▶ **What to produce**:
Take every line from the records below that includes the word "based".

▶ **Source material**:
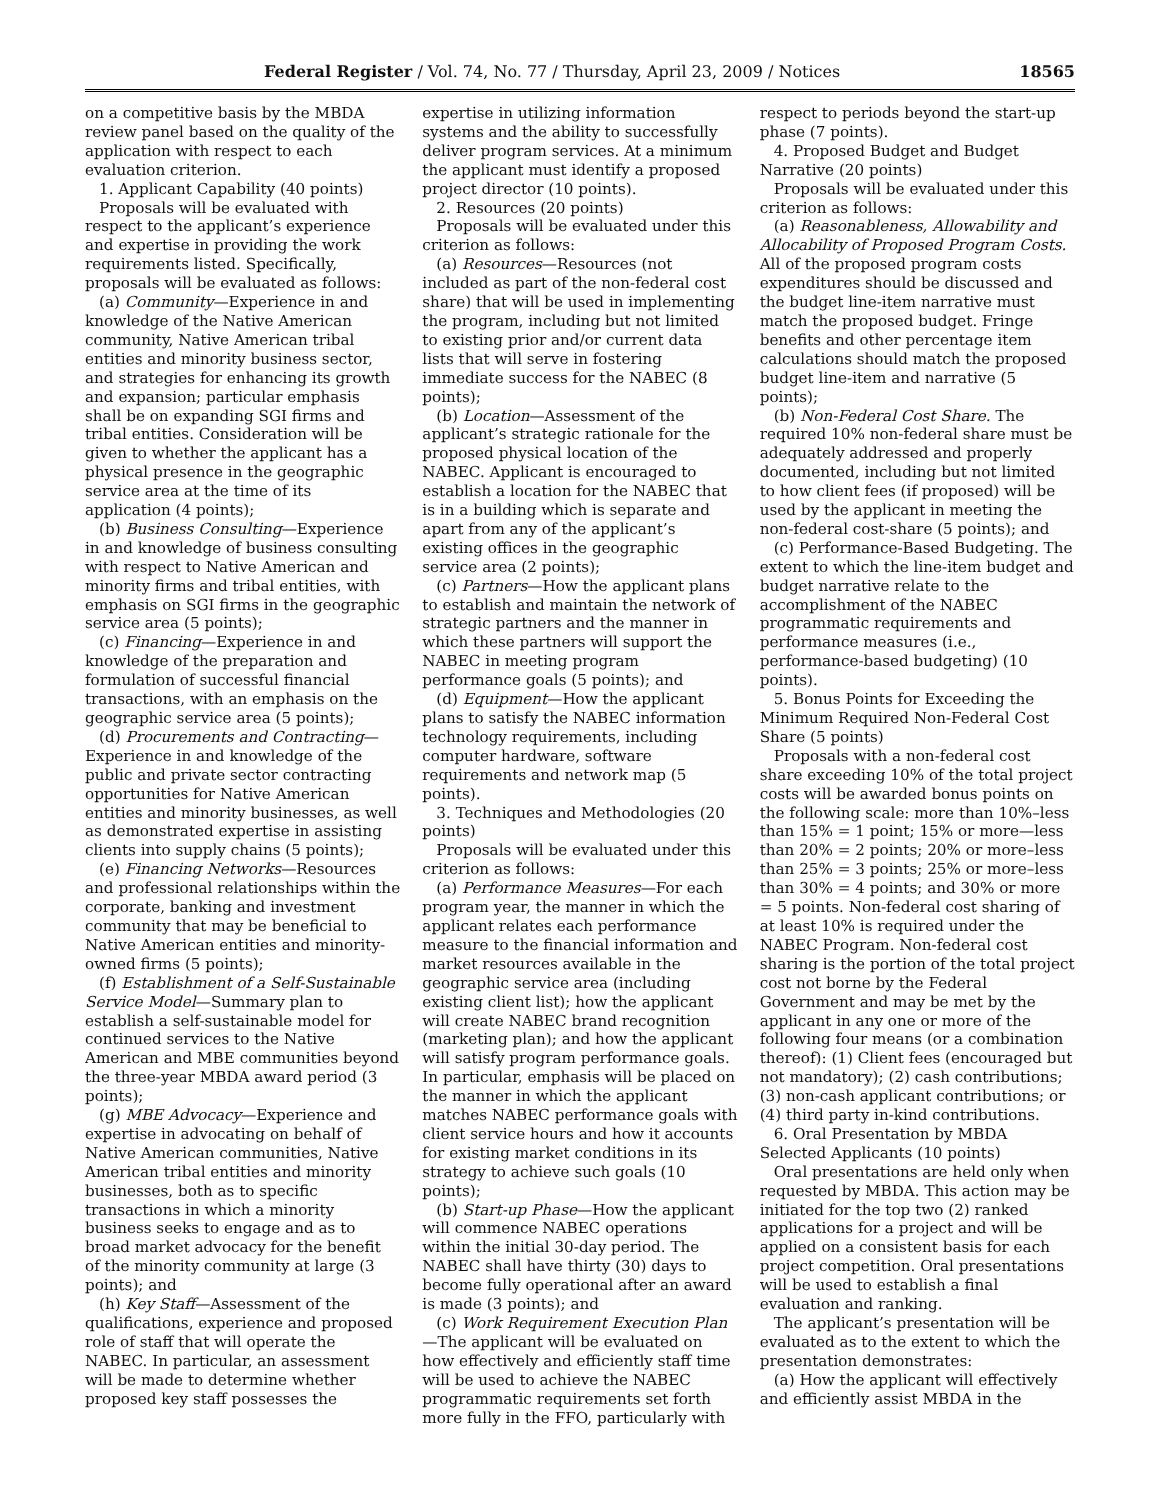Federal Register / Vol. 74, No. 77 / Thursday, April 23, 2009 / Notices 18565
on a competitive basis by the MBDA review panel based on the quality of the application with respect to each evaluation criterion.
1. Applicant Capability (40 points)
Proposals will be evaluated with respect to the applicant’s experience and expertise in providing the work requirements listed. Specifically, proposals will be evaluated as follows:
(a) Community—Experience in and knowledge of the Native American community, Native American tribal entities and minority business sector, and strategies for enhancing its growth and expansion; particular emphasis shall be on expanding SGI firms and tribal entities. Consideration will be given to whether the applicant has a physical presence in the geographic service area at the time of its application (4 points);
(b) Business Consulting—Experience in and knowledge of business consulting with respect to Native American and minority firms and tribal entities, with emphasis on SGI firms in the geographic service area (5 points);
(c) Financing—Experience in and knowledge of the preparation and formulation of successful financial transactions, with an emphasis on the geographic service area (5 points);
(d) Procurements and Contracting—Experience in and knowledge of the public and private sector contracting opportunities for Native American entities and minority businesses, as well as demonstrated expertise in assisting clients into supply chains (5 points);
(e) Financing Networks—Resources and professional relationships within the corporate, banking and investment community that may be beneficial to Native American entities and minority-owned firms (5 points);
(f) Establishment of a Self-Sustainable Service Model—Summary plan to establish a self-sustainable model for continued services to the Native American and MBE communities beyond the three-year MBDA award period (3 points);
(g) MBE Advocacy—Experience and expertise in advocating on behalf of Native American communities, Native American tribal entities and minority businesses, both as to specific transactions in which a minority business seeks to engage and as to broad market advocacy for the benefit of the minority community at large (3 points); and
(h) Key Staff—Assessment of the qualifications, experience and proposed role of staff that will operate the NABEC. In particular, an assessment will be made to determine whether proposed key staff possesses the
expertise in utilizing information systems and the ability to successfully deliver program services. At a minimum the applicant must identify a proposed project director (10 points).
2. Resources (20 points)
Proposals will be evaluated under this criterion as follows:
(a) Resources—Resources (not included as part of the non-federal cost share) that will be used in implementing the program, including but not limited to existing prior and/or current data lists that will serve in fostering immediate success for the NABEC (8 points);
(b) Location—Assessment of the applicant’s strategic rationale for the proposed physical location of the NABEC. Applicant is encouraged to establish a location for the NABEC that is in a building which is separate and apart from any of the applicant’s existing offices in the geographic service area (2 points);
(c) Partners—How the applicant plans to establish and maintain the network of strategic partners and the manner in which these partners will support the NABEC in meeting program performance goals (5 points); and
(d) Equipment—How the applicant plans to satisfy the NABEC information technology requirements, including computer hardware, software requirements and network map (5 points).
3. Techniques and Methodologies (20 points)
Proposals will be evaluated under this criterion as follows:
(a) Performance Measures—For each program year, the manner in which the applicant relates each performance measure to the financial information and market resources available in the geographic service area (including existing client list); how the applicant will create NABEC brand recognition (marketing plan); and how the applicant will satisfy program performance goals. In particular, emphasis will be placed on the manner in which the applicant matches NABEC performance goals with client service hours and how it accounts for existing market conditions in its strategy to achieve such goals (10 points);
(b) Start-up Phase—How the applicant will commence NABEC operations within the initial 30-day period. The NABEC shall have thirty (30) days to become fully operational after an award is made (3 points); and
(c) Work Requirement Execution Plan—The applicant will be evaluated on how effectively and efficiently staff time will be used to achieve the NABEC programmatic requirements set forth more fully in the FFO, particularly with
respect to periods beyond the start-up phase (7 points).
4. Proposed Budget and Budget Narrative (20 points)
Proposals will be evaluated under this criterion as follows:
(a) Reasonableness, Allowability and Allocability of Proposed Program Costs. All of the proposed program costs expenditures should be discussed and the budget line-item narrative must match the proposed budget. Fringe benefits and other percentage item calculations should match the proposed budget line-item and narrative (5 points);
(b) Non-Federal Cost Share. The required 10% non-federal share must be adequately addressed and properly documented, including but not limited to how client fees (if proposed) will be used by the applicant in meeting the non-federal cost-share (5 points); and
(c) Performance-Based Budgeting. The extent to which the line-item budget and budget narrative relate to the accomplishment of the NABEC programmatic requirements and performance measures (i.e., performance-based budgeting) (10 points).
5. Bonus Points for Exceeding the Minimum Required Non-Federal Cost Share (5 points)
Proposals with a non-federal cost share exceeding 10% of the total project costs will be awarded bonus points on the following scale: more than 10%–less than 15% = 1 point; 15% or more—less than 20% = 2 points; 20% or more–less than 25% = 3 points; 25% or more–less than 30% = 4 points; and 30% or more = 5 points. Non-federal cost sharing of at least 10% is required under the NABEC Program. Non-federal cost sharing is the portion of the total project cost not borne by the Federal Government and may be met by the applicant in any one or more of the following four means (or a combination thereof): (1) Client fees (encouraged but not mandatory); (2) cash contributions; (3) non-cash applicant contributions; or (4) third party in-kind contributions.
6. Oral Presentation by MBDA Selected Applicants (10 points)
Oral presentations are held only when requested by MBDA. This action may be initiated for the top two (2) ranked applications for a project and will be applied on a consistent basis for each project competition. Oral presentations will be used to establish a final evaluation and ranking.
The applicant’s presentation will be evaluated as to the extent to which the presentation demonstrates:
(a) How the applicant will effectively and efficiently assist MBDA in the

▶ **Answer space**:
on a competitive basis by the MBDA review panel based on the quality of the application with respect to each evaluation criterion.
(c) Performance-Based Budgeting. The extent to which the line-item budget and budget narrative relate to the accomplishment of the NABEC programmatic requirements and performance measures (i.e., performance-based budgeting) (10 points).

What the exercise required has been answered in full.